Problem:
In the data below, find every line with the word "testis" and copy it.
·····
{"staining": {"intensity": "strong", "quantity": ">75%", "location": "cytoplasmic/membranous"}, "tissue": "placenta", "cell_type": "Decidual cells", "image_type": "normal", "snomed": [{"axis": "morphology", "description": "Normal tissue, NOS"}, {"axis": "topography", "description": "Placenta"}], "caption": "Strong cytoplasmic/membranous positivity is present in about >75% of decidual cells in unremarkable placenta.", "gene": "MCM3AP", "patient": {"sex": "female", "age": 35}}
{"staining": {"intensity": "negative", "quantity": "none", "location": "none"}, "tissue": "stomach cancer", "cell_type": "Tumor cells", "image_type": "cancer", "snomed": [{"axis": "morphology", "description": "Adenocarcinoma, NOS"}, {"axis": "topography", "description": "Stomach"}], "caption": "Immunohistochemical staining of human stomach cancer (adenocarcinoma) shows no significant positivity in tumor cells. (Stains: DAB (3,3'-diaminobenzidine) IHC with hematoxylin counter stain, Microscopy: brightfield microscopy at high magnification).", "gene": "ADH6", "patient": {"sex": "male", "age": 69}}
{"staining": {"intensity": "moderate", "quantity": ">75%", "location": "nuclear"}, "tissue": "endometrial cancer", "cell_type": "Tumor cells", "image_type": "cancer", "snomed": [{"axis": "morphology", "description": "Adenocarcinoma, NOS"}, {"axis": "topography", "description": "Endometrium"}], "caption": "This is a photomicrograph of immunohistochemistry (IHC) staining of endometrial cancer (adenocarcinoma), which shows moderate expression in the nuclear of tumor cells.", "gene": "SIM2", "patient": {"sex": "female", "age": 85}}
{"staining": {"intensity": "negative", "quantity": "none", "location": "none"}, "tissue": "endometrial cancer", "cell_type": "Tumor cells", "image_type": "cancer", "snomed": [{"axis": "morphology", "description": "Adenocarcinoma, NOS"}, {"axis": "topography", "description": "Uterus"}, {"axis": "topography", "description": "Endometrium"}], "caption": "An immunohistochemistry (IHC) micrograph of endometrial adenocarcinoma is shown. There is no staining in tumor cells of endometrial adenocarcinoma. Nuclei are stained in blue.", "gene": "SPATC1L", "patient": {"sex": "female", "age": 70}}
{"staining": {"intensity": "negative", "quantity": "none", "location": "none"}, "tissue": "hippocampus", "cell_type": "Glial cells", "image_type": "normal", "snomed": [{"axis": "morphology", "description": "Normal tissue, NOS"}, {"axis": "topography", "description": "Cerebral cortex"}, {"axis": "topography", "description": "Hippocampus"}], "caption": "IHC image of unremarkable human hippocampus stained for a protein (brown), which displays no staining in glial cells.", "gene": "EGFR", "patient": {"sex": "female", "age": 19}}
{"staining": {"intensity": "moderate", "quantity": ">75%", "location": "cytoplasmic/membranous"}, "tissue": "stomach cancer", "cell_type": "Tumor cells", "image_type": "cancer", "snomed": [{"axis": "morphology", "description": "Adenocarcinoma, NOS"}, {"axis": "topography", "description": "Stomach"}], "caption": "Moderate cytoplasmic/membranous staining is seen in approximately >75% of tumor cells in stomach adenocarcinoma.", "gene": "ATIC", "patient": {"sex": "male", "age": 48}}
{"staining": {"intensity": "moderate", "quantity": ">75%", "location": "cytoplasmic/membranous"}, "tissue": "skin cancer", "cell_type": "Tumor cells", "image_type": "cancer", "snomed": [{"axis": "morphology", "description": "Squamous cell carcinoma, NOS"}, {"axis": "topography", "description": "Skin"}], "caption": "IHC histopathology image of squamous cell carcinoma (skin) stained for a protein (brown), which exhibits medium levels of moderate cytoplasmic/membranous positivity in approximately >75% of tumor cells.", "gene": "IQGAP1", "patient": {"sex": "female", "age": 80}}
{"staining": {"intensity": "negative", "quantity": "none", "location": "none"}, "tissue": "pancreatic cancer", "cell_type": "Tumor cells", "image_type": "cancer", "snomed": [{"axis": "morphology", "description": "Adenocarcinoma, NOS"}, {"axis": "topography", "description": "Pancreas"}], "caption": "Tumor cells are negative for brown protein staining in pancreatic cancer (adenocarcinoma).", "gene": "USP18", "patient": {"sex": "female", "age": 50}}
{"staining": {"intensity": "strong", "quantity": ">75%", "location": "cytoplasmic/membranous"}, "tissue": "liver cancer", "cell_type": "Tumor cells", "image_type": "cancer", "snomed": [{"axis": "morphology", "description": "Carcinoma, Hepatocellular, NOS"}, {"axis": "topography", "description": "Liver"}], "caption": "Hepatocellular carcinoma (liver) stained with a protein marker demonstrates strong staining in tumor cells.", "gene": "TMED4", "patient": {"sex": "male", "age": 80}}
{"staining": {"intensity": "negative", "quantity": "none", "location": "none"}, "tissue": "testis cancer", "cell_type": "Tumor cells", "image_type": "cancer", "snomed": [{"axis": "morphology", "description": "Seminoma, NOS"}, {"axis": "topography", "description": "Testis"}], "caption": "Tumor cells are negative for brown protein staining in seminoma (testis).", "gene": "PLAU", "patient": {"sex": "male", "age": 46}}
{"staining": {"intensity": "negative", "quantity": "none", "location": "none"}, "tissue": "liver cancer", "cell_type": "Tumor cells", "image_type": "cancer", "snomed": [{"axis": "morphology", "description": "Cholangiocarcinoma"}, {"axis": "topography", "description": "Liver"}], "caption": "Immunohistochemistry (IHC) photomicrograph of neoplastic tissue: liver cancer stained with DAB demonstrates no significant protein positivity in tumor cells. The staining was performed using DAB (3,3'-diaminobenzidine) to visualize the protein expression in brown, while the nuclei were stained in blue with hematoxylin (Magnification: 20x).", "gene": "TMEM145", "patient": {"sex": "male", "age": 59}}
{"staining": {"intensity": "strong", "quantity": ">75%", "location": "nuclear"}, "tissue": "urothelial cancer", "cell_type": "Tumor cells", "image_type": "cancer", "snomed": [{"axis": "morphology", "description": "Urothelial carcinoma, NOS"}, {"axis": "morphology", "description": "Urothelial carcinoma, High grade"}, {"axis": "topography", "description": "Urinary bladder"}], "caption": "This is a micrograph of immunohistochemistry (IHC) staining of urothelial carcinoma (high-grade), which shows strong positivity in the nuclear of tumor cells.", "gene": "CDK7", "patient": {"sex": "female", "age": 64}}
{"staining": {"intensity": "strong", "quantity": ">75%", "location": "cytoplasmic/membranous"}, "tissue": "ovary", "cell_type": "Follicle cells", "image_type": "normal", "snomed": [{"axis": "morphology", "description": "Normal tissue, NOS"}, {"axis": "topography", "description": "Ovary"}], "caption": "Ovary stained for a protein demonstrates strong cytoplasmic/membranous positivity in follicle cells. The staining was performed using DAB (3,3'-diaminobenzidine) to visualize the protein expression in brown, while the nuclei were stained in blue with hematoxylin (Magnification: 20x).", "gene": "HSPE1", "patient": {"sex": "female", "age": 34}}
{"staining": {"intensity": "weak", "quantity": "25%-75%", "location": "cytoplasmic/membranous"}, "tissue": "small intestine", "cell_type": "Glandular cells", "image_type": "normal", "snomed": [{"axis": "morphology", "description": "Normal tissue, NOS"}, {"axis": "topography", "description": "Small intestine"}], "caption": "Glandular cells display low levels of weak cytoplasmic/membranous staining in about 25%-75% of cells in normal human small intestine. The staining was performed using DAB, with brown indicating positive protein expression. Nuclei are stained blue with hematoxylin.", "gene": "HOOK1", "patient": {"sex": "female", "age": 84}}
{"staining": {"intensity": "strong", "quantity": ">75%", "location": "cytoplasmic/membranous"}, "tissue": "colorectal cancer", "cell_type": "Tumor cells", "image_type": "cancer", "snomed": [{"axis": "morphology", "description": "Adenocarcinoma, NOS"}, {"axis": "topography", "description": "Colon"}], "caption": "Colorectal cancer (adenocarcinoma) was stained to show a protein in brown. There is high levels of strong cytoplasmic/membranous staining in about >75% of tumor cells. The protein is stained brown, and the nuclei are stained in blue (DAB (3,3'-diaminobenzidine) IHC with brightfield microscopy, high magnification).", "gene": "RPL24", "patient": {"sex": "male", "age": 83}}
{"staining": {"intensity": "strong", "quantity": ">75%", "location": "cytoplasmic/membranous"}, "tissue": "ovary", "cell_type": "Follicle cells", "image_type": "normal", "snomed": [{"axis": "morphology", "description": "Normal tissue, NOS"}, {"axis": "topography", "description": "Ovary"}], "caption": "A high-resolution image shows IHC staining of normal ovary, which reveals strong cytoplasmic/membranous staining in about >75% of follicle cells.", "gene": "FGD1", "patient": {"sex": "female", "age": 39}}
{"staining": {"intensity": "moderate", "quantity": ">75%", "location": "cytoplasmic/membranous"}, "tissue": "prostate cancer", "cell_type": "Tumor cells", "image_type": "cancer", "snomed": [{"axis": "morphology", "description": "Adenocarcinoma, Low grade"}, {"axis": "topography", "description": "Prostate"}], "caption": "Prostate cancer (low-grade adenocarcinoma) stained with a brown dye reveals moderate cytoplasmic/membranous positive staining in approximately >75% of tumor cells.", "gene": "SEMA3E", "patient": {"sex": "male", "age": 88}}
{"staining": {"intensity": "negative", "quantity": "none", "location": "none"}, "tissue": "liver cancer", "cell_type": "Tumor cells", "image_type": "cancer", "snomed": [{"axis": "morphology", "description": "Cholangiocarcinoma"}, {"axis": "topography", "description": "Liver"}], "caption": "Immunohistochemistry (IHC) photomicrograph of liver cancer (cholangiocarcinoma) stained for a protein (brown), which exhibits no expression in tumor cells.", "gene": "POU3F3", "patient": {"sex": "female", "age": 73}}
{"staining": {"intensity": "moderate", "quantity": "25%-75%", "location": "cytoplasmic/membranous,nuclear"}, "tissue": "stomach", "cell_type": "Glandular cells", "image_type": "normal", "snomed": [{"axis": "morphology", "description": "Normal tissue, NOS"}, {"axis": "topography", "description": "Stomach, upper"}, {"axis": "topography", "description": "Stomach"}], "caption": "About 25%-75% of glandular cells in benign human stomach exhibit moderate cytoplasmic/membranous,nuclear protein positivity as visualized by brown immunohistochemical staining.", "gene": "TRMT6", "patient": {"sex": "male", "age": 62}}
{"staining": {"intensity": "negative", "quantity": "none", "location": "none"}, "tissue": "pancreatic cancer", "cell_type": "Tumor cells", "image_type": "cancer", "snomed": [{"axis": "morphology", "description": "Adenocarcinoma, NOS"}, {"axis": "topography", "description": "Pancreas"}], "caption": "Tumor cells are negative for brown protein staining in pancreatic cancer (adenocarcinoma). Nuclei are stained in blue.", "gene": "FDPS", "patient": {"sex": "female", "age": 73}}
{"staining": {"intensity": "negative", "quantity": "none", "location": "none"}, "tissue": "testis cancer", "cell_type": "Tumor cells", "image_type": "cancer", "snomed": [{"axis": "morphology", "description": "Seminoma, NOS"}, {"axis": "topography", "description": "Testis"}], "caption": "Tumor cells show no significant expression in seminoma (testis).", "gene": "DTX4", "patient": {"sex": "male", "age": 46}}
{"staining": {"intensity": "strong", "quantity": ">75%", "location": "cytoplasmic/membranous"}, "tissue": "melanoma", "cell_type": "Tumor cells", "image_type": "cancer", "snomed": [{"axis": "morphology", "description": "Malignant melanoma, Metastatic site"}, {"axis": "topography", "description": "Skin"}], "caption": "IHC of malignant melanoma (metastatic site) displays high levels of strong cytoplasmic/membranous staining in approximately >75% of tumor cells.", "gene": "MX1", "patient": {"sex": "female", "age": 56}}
·····
Solution below:
{"staining": {"intensity": "negative", "quantity": "none", "location": "none"}, "tissue": "testis cancer", "cell_type": "Tumor cells", "image_type": "cancer", "snomed": [{"axis": "morphology", "description": "Seminoma, NOS"}, {"axis": "topography", "description": "Testis"}], "caption": "Tumor cells are negative for brown protein staining in seminoma (testis).", "gene": "PLAU", "patient": {"sex": "male", "age": 46}}
{"staining": {"intensity": "negative", "quantity": "none", "location": "none"}, "tissue": "testis cancer", "cell_type": "Tumor cells", "image_type": "cancer", "snomed": [{"axis": "morphology", "description": "Seminoma, NOS"}, {"axis": "topography", "description": "Testis"}], "caption": "Tumor cells show no significant expression in seminoma (testis).", "gene": "DTX4", "patient": {"sex": "male", "age": 46}}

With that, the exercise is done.